PROVIDED RECORDS:
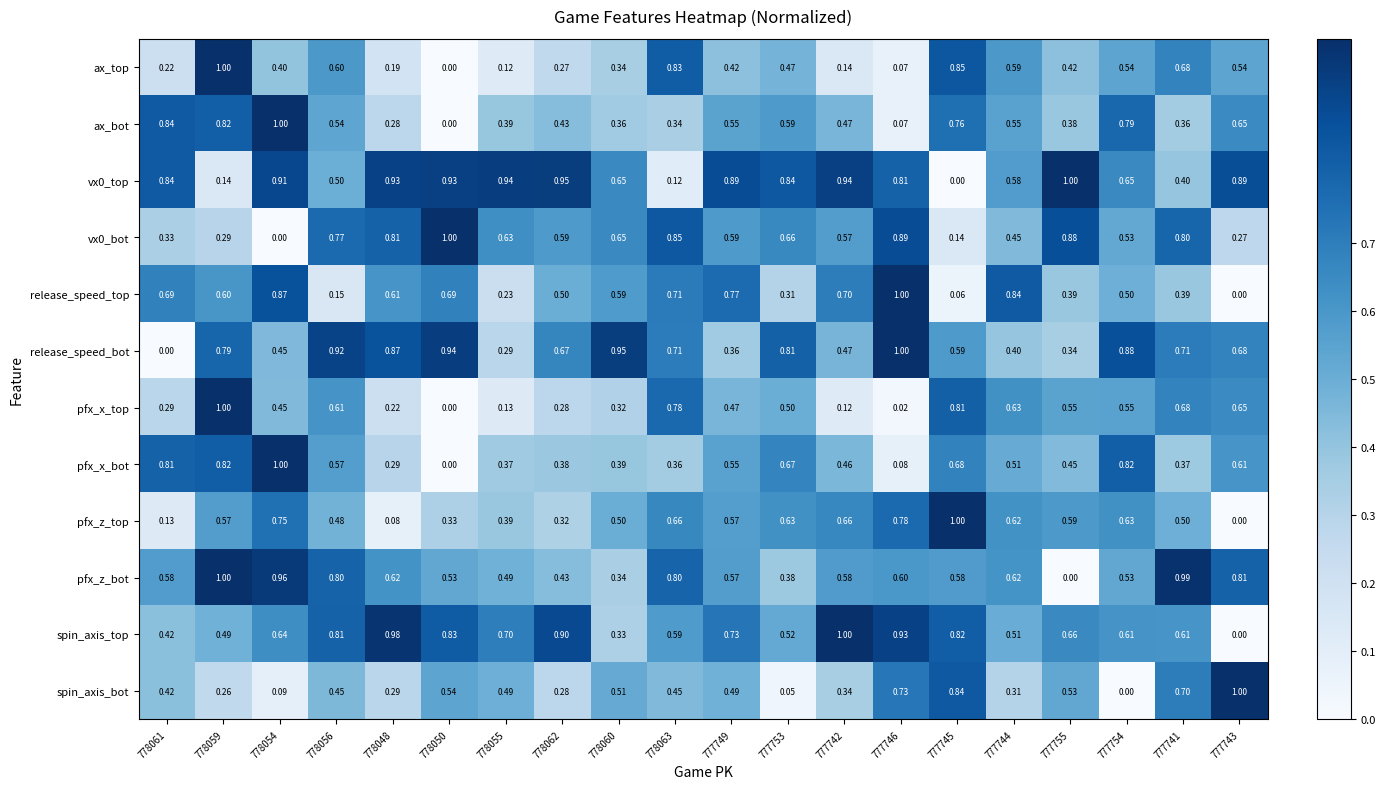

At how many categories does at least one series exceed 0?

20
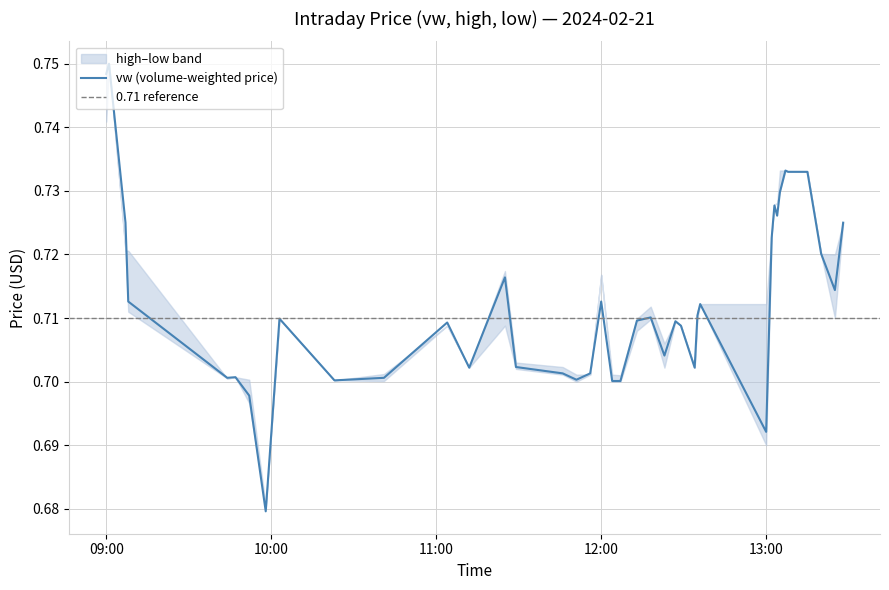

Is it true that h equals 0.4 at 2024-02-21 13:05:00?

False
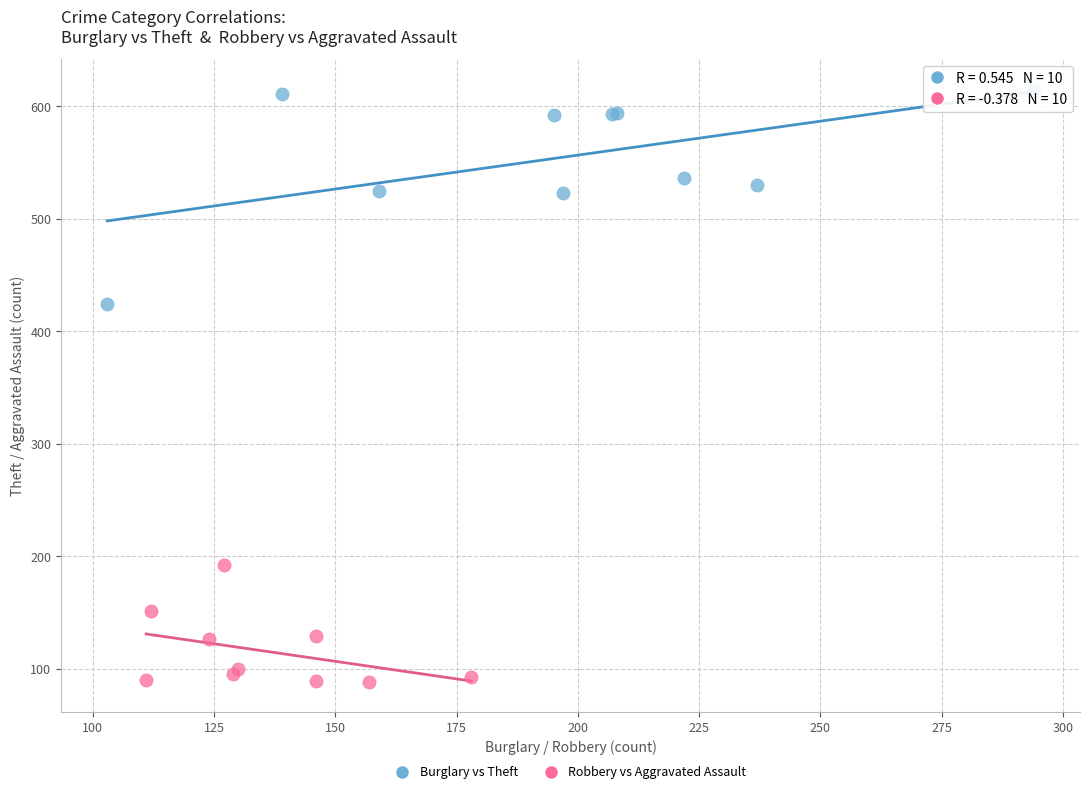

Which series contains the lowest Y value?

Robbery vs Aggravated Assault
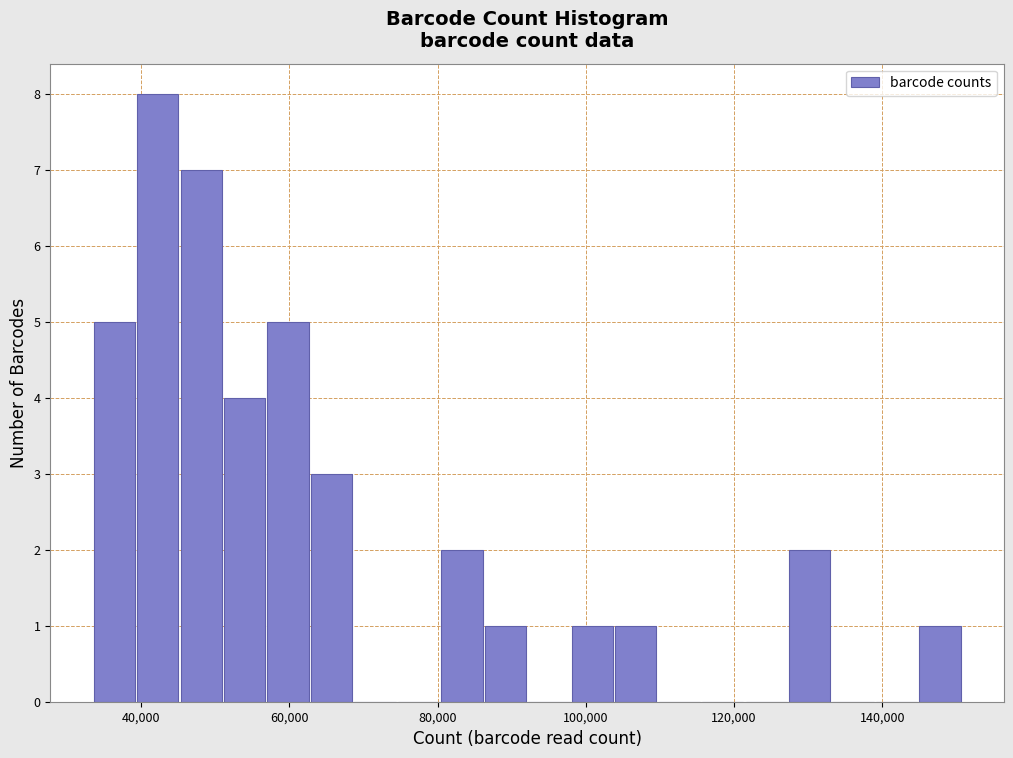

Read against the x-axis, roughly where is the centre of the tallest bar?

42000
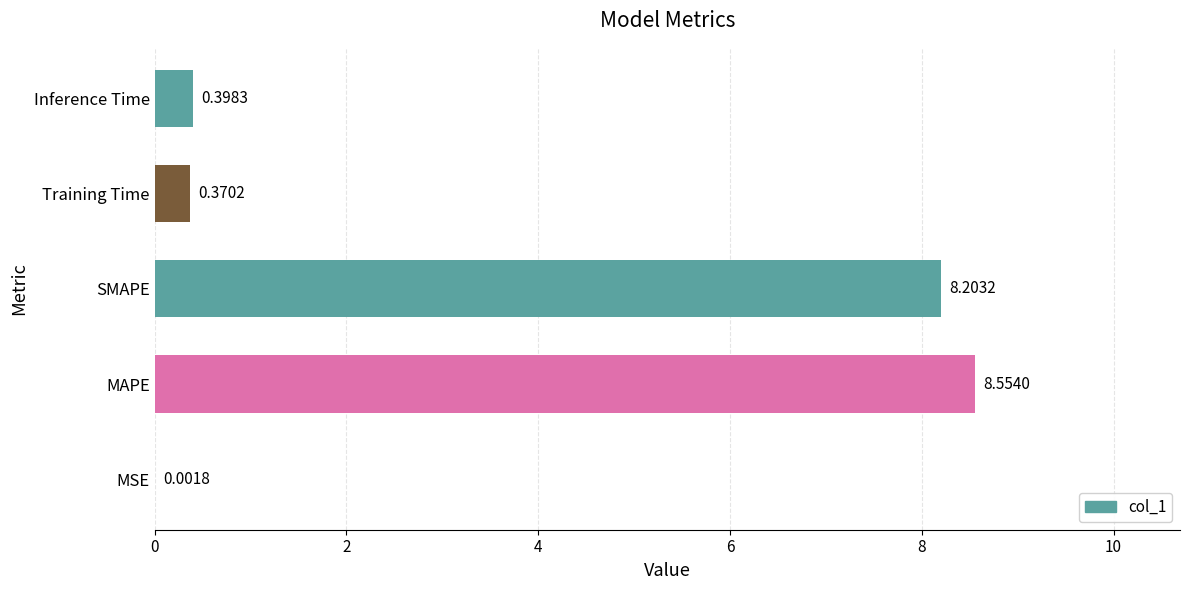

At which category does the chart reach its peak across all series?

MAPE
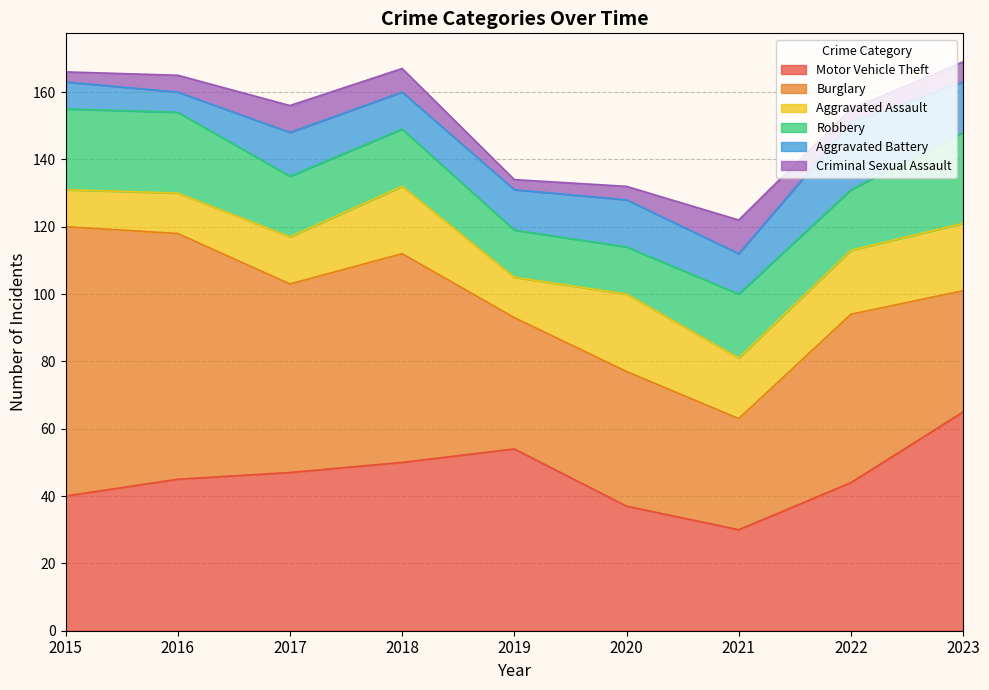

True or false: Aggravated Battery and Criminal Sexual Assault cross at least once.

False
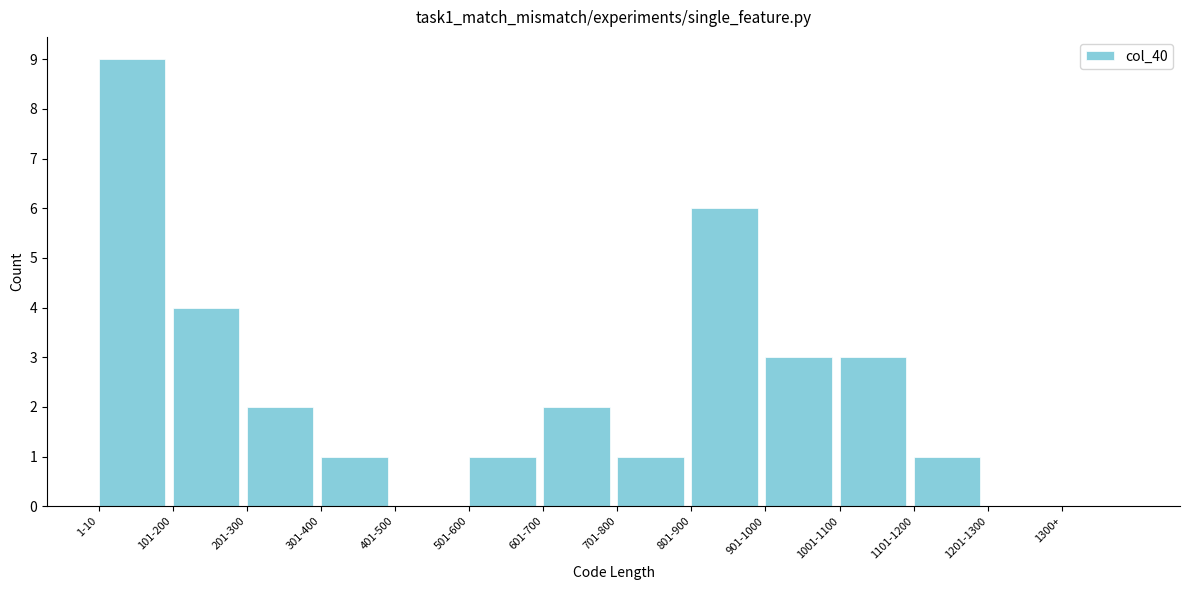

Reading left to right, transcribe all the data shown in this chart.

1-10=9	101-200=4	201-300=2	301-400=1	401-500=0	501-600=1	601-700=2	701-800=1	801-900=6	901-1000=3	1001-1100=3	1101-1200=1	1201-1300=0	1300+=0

PROBLEM DESCRIPTION: Format every line of the data above as a numbered list, one line per item. Omit the blank lines and the pictures.

TASK RESPONSE:
1. At how many categories does at least one series exceed 0?
2. 20
3. Is it true that h equals 0.4 at 2024-02-21 13:05:00?
4. False
5. Which series contains the lowest Y value?
6. Robbery vs Aggravated Assault
7. Read against the x-axis, roughly where is the centre of the tallest bar?
8. 42000
9. At which category does the chart reach its peak across all series?
10. MAPE
11. True or false: Aggravated Battery and Criminal Sexual Assault cross at least once.
12. False
13. Reading left to right, transcribe all the data shown in this chart.
14. 1-10=9	101-200=4	201-300=2	301-400=1	401-500=0	501-600=1	601-700=2	701-800=1	801-900=6	901-1000=3	1001-1100=3	1101-1200=1	1201-1300=0	1300+=0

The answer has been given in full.